Summary A spinal cord injury disrupts communication between the brain and the region of the spinal cord that produces walking, leading to paralysis. Here, we restored this communication with a digital bridge between the brain and spinal cord that enabled a person with chronic tetraplegia to stand and walk naturally in community settings. This brain-spine interface (BSI) consists of fully implanted stimulation and recording systems that establish a direct link between cortical signals and analog modulation of epidural electrical stimulation directed to the regions of the spinal cord involved in the production of spinal cord. March. A highly reliable brain-spine interface (BSI) calibrates in just a few minutes. This reliability has remained stable for a year , even during independent use at home. The participant reports that the brain-spine interface (BSI) allows him natural control over his leg movements to stand, walk, climb stairs, and even traverse complex terrain. Furthermore, BSI-supported neurorehabilitation improved neurological recovery. The participant regained the ability to walk with crutches on the ground even when the BSI was turned off. This digital bridge establishes a framework for restoring natural control of movement after paralysis. |
The treatment
To walk, the brain sends executive commands to neurons located in the lumbosacral spinal cord. Although most spinal cord injuries do not directly damage these neurons, disruption of the descending pathways disrupts the brain-derived commands that are necessary for these neurons to produce walking. The consequence is permanent paralysis .
We previously demonstrated that epidural electrical stimulation directed to individual dorsal root input zones of the lumbosacral spinal cord allows modulation of specific motor groups of the legs. In turn, recruitment of these dorsal root input zones with preprogrammed spatiotemporal sequences replicates the physiological activation of leg motor groups underlying standing and walking. These stimulation sequences restored standing and basic walking in people with paralysis due to spinal cord injury. However, this recovery required wearable motion sensors to detect motor intentions from residual movements or compensatory strategies to initiate preprogrammed stimulation sequences. Consequently, gait control was not perceived as completely natural . Furthermore, participants showed a limited ability to adapt leg movements to changing terrain and volitional demands.
Here, we suggest that a digital bridge between the brain and spinal cord would allow voluntary control over the timing and amplitude of muscle activity, restoring more natural and adaptive control of standing and walking in people. with paralysis due to spinal cord injury.

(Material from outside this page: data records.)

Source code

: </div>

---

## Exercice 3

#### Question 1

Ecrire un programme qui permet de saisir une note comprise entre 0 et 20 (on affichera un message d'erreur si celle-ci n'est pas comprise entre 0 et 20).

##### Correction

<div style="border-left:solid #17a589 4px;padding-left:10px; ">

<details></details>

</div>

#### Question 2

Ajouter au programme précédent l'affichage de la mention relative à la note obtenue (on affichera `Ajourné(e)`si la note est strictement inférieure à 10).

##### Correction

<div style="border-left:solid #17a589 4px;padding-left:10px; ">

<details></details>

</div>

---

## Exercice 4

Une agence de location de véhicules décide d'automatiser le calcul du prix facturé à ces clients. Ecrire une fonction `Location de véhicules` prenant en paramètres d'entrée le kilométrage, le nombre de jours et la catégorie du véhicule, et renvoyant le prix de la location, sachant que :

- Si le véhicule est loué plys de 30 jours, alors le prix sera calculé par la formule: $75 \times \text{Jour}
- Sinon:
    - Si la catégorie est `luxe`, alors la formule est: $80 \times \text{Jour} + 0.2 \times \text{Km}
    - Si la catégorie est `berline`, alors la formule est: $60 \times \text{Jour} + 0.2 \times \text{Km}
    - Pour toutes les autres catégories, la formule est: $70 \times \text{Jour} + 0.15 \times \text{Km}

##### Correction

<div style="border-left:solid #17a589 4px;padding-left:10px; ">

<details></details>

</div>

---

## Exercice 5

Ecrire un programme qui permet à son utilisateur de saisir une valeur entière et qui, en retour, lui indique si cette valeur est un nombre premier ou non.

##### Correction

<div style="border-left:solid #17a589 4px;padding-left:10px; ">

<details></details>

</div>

Digital bridge from the brain to the spinal cord
To establish this digital bridge, we integrated two fully implanted systems that allow recording of cortical activity and stimulation of the lumbosacral spinal cord wirelessly and in real time (Fig. 1a).
Fig. 1: Design, technology and implementation of the BSI. a , Two cortical implants composed of 64 electrodes are placed epidurally over the sensorimotor cortex to collect ECoG signals. A processing unit predicts motor intentions and translates these predictions into the modulation of epidural electrical stimulation programs directed to the dorsal root input zones of the lumbosacral spinal cord. Stimuli are delivered using an implantable pulse generator connected to a 16-electrode paddle lead. b , Images informing preoperative planning of cortical implant locations and postoperative confirmation. L, left; A, correct. c , Custom computational model predicting optimal paddle wire placement to target dorsal root entry zones associated with lower extremity muscles and postoperative confirmation.
This integrated chain of hardware and software established a wireless digital bridge between the brain and spinal cord: a brain-spine interface (BSI) that converts cortical activity into analog modulation of epidural electrical stimulation programs to tune the activation of the muscles of the lower extremities and thus regain standing and walking after paralysis due to spinal cord injury.
Discussion
We conceived a wireless digital bridge between the brain and spinal cord that restored natural control over lower extremity movements for standing and walking on complex terrain after paralysis due to spinal cord injury. Additionally, neurorehabilitation mediated neurological improvements that persisted even when the bridge was turned off.
Validation of this digital bridge was restricted to a single individual with severe but partial spinal cord damage and therefore it is unclear whether the brain-spine interface (BSI) will be applicable to other injury locations and severities. However, several observations suggest that this approach will be applicable to a broad population of people with paralysis. First, the physiological principles underlying targeted epidural electrical stimulation of the spinal cord have now been validated in nine out of nine people treated with incomplete and complete lesions. Second, we developed procedures that supported simple, rapid, and stable calibration of the link between cortical activity and stimulation schedules, allowing the participant to operate the BSI at home without supervision. Third, comparable robustness and stability of this computational and technological brain decoding framework has now been observed in two additional people with tetraplegia. Although the participant’s prior experience with stimulation accelerated the setup of the BSI, we do not foresee major impediments to implementing a BSI in new individuals. In fact, we were able to set up stimulation programs that restored walking within one day in three participants with complete sensorimotor paralysis.
The concept of a digital bridge between the brain and spinal cord heralds a new era in the treatment of motor deficits due to neurological disorders.